Problem to solve:
Look for "8. Na které instituci životní situaci řešit" in the entries below. Write out that line and all later lines exactly, ending with the final one.

Data entries
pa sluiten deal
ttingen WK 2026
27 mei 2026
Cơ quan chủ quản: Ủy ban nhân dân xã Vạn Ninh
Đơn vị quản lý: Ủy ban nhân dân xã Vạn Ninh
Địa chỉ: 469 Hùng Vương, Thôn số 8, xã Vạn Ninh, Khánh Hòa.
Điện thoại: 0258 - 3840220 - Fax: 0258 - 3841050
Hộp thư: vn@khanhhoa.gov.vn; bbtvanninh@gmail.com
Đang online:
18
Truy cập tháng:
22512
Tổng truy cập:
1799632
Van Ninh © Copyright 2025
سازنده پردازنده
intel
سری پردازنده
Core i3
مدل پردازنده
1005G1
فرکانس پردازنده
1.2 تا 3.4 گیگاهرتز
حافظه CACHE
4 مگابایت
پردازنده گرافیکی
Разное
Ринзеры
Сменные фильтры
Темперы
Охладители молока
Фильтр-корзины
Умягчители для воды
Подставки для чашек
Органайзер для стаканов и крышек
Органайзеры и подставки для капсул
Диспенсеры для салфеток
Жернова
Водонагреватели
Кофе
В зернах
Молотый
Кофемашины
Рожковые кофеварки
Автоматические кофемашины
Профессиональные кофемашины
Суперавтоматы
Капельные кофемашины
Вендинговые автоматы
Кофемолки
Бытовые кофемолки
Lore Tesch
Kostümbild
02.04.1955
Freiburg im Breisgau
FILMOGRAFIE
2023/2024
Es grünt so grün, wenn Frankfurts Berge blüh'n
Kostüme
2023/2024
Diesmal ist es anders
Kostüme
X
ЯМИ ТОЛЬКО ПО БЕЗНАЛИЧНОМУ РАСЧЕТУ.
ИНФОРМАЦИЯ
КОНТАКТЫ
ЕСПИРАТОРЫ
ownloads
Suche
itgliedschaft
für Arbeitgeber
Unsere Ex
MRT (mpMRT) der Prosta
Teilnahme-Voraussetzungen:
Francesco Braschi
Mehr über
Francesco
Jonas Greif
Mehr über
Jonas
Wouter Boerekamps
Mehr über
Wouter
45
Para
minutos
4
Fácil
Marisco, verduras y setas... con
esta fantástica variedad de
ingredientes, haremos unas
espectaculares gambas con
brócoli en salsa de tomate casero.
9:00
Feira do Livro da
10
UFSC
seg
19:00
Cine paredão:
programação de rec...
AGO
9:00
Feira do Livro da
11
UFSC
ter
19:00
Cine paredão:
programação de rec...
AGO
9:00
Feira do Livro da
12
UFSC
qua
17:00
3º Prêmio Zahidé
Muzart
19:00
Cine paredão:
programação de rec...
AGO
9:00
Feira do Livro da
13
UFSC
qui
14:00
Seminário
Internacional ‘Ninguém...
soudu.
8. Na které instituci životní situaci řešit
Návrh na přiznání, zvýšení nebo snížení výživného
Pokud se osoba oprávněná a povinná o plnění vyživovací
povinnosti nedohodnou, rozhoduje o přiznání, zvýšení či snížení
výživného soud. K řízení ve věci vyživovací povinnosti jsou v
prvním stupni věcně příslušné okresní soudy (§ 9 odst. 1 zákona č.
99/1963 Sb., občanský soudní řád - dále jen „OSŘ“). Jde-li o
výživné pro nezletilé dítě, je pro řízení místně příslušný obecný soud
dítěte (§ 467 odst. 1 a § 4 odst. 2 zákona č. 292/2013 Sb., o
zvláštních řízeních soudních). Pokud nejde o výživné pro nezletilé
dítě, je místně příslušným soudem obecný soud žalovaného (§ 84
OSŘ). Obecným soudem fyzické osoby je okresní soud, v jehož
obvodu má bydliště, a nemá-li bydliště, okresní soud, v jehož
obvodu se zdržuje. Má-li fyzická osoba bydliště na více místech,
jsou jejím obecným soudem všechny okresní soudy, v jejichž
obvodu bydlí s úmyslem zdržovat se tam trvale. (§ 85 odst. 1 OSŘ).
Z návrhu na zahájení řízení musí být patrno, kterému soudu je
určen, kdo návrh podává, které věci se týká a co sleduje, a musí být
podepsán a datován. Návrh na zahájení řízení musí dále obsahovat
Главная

Exercise answer:
8. Na které instituci životní situaci řešit
Návrh na přiznání, zvýšení nebo snížení výživného
Pokud se osoba oprávněná a povinná o plnění vyživovací
povinnosti nedohodnou, rozhoduje o přiznání, zvýšení či snížení
výživného soud. K řízení ve věci vyživovací povinnosti jsou v
prvním stupni věcně příslušné okresní soudy (§ 9 odst. 1 zákona č.
99/1963 Sb., občanský soudní řád - dále jen „OSŘ“). Jde-li o
výživné pro nezletilé dítě, je pro řízení místně příslušný obecný soud
dítěte (§ 467 odst. 1 a § 4 odst. 2 zákona č. 292/2013 Sb., o
zvláštních řízeních soudních). Pokud nejde o výživné pro nezletilé
dítě, je místně příslušným soudem obecný soud žalovaného (§ 84
OSŘ). Obecným soudem fyzické osoby je okresní soud, v jehož
obvodu má bydliště, a nemá-li bydliště, okresní soud, v jehož
obvodu se zdržuje. Má-li fyzická osoba bydliště na více místech,
jsou jejím obecným soudem všechny okresní soudy, v jejichž
obvodu bydlí s úmyslem zdržovat se tam trvale. (§ 85 odst. 1 OSŘ).
Z návrhu na zahájení řízení musí být patrno, kterému soudu je
určen, kdo návrh podává, které věci se týká a co sleduje, a musí být
podepsán a datován. Návrh na zahájení řízení musí dále obsahovat
Главная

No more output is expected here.